**Dataset items:**
##########

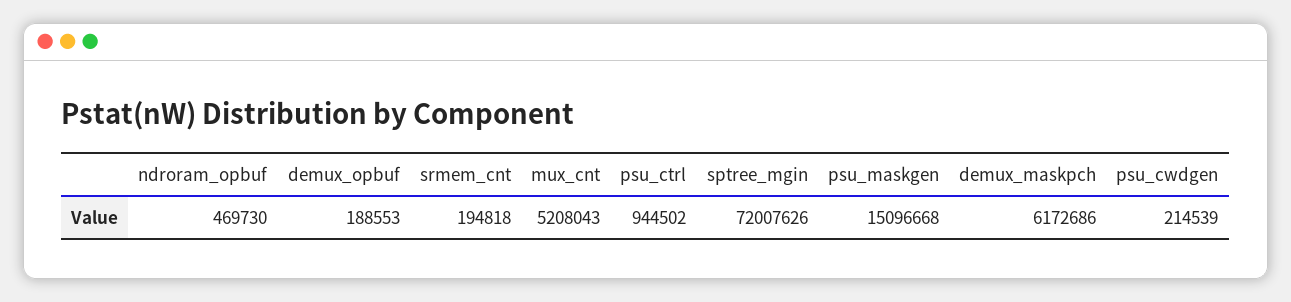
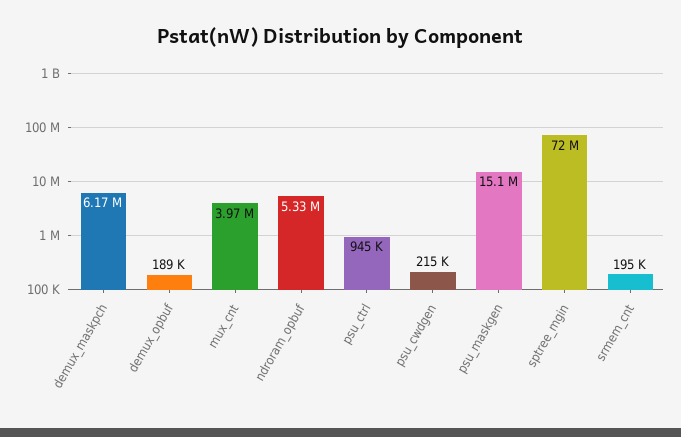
ndroram_opbuf: 469730 -> 5330000
mux_cnt: 5208043 -> 3970000

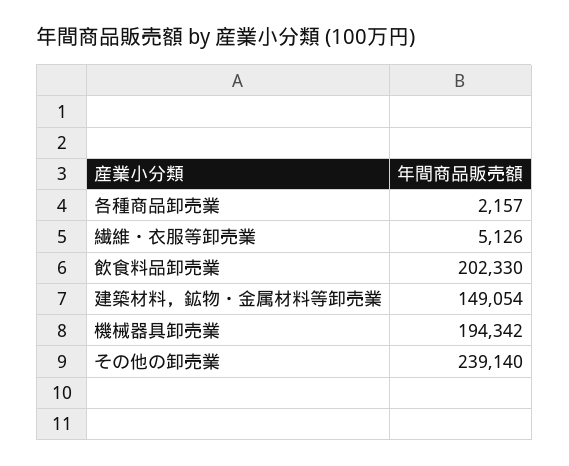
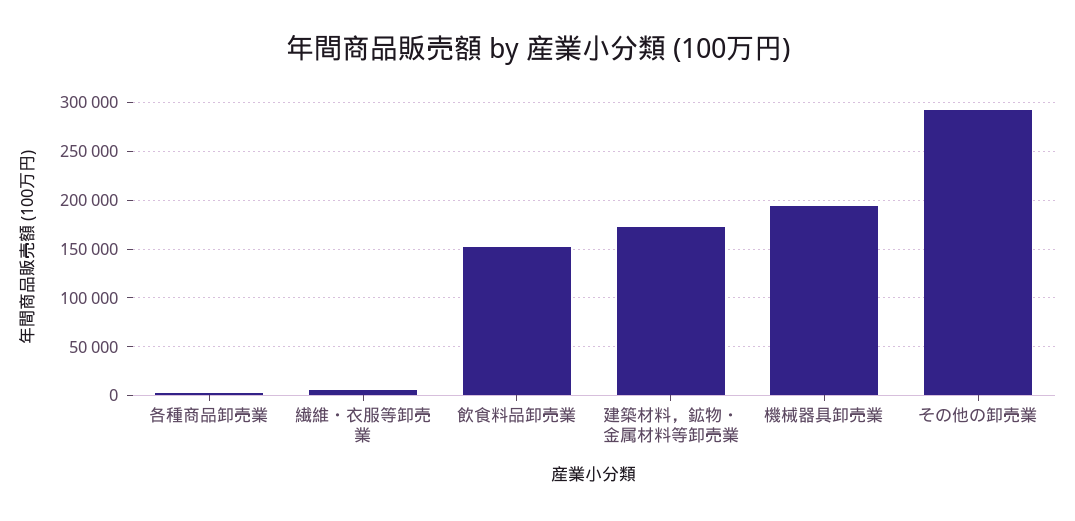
飲食料品卸売業: 202330 -> 150000
建築材料，鉱物・金属材料等卸売業: 149054 -> 170000
その他の卸売業: 239140 -> 290000

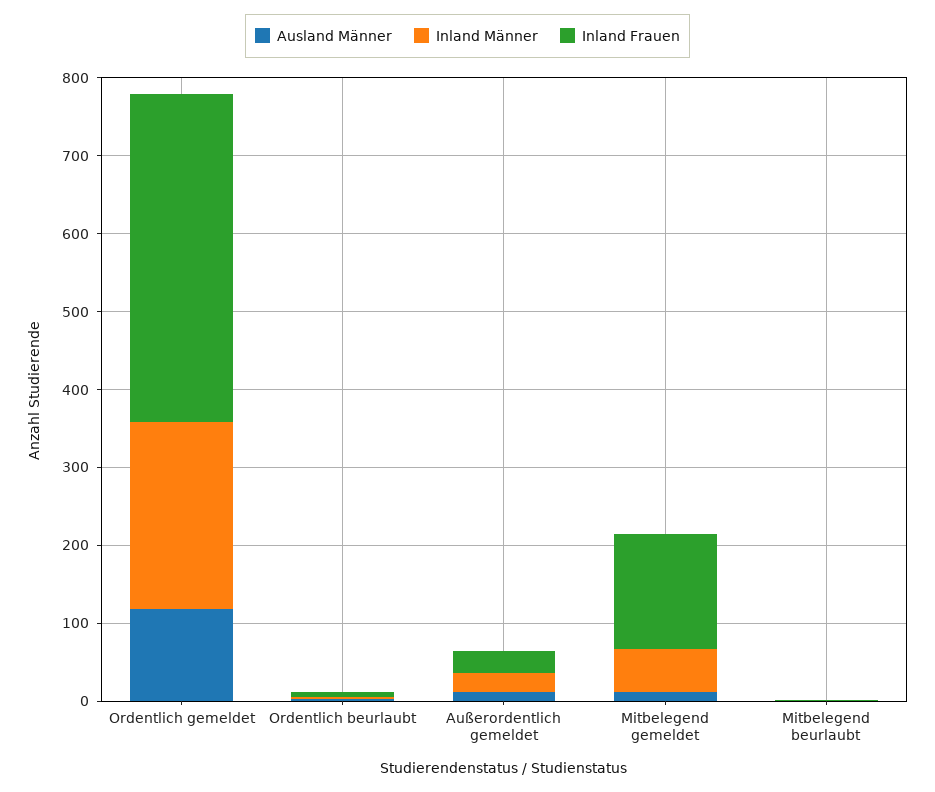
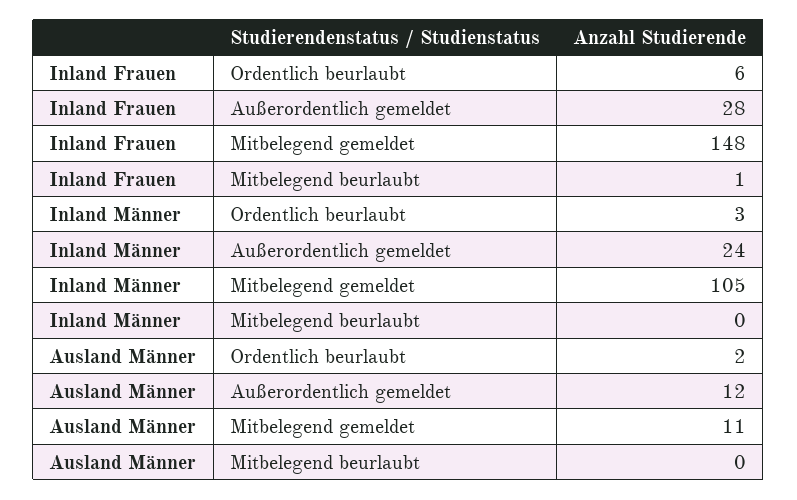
Ausland Männer, Ordentlich gemeldet: 120 -> none
Inland Männer, Ordentlich gemeldet: 240 -> none
Inland Frauen, Ordentlich gemeldet: 420 -> none
Inland Männer, Mitbelegend gemeldet: 60 -> 105

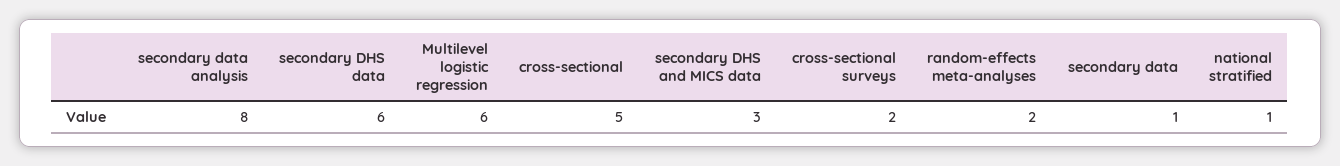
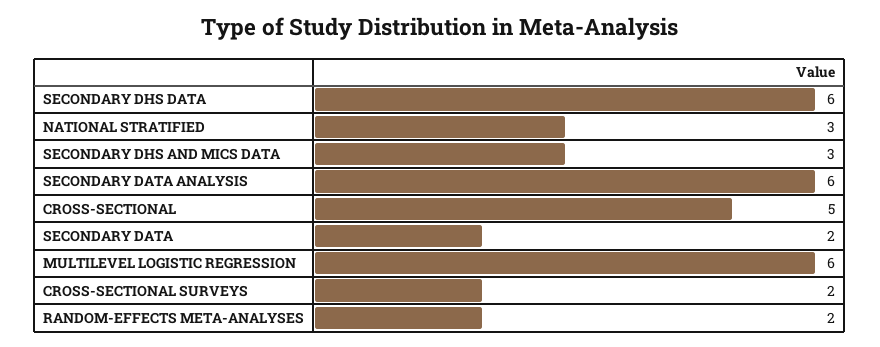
secondary data analysis: 8 -> 6
secondary data: 1 -> 2
national stratified: 1 -> 3

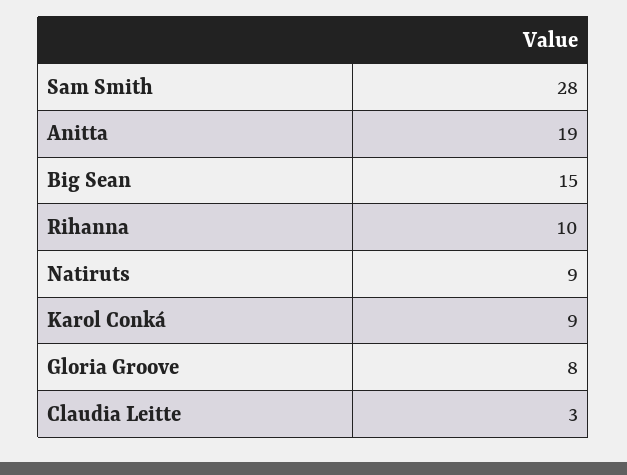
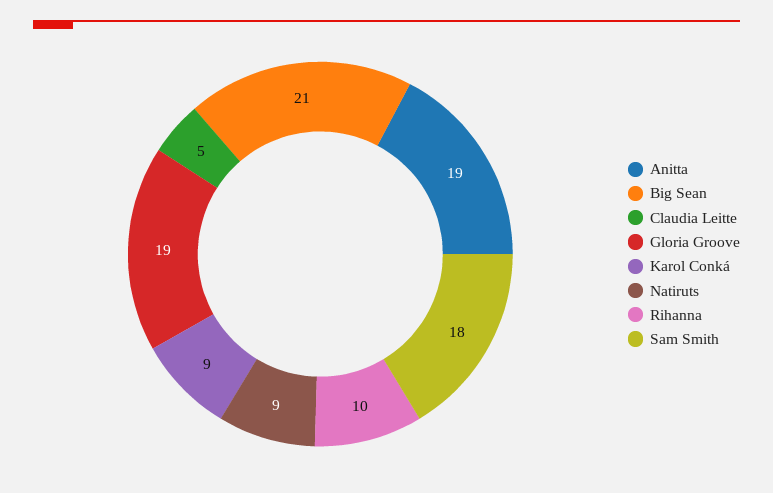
Sam Smith: 28 -> 18
Big Sean: 15 -> 21
Gloria Groove: 8 -> 19
Claudia Leitte: 3 -> 5

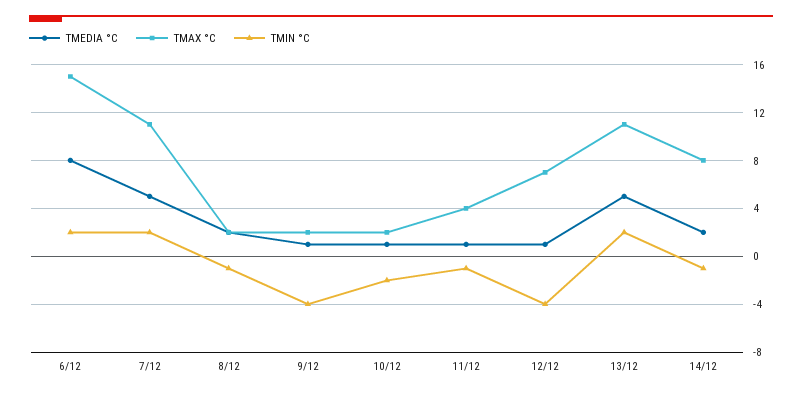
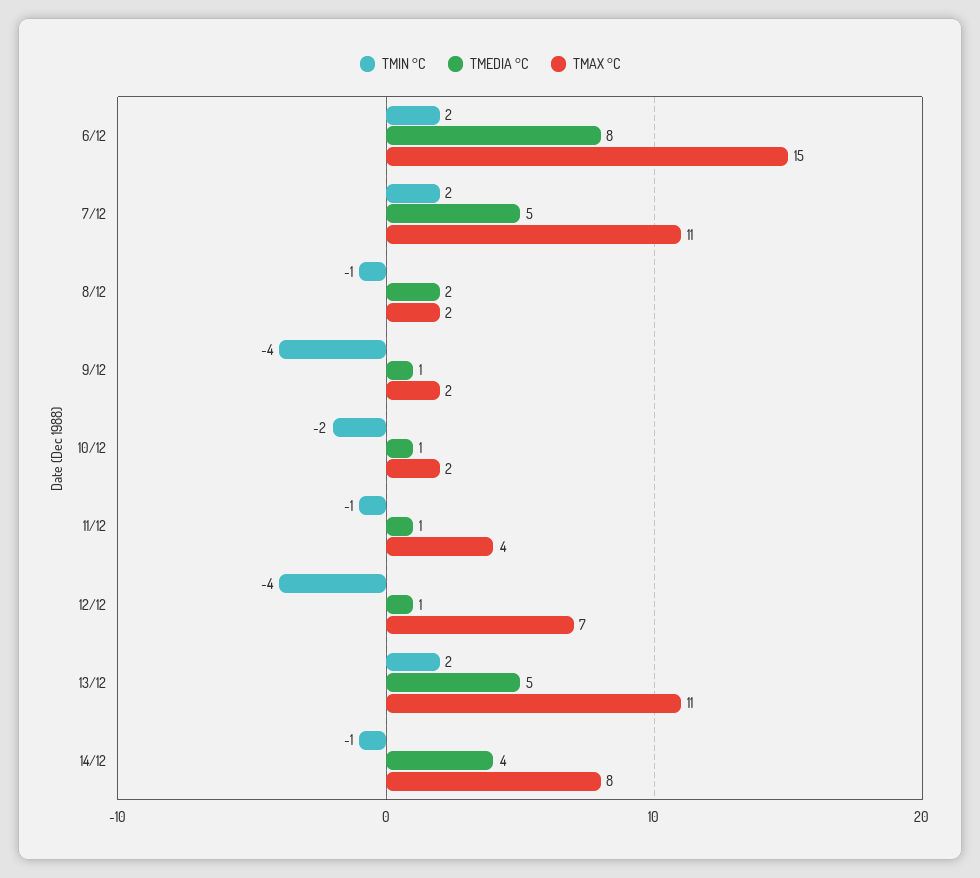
TMEDIA °C, 14/12: 2 -> 4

##########

**Your goal:** Copy from the entries above each line in which the string "secondary" can be found.

**Reply to the task:**
secondary data analysis: 8 -> 6
secondary data: 1 -> 2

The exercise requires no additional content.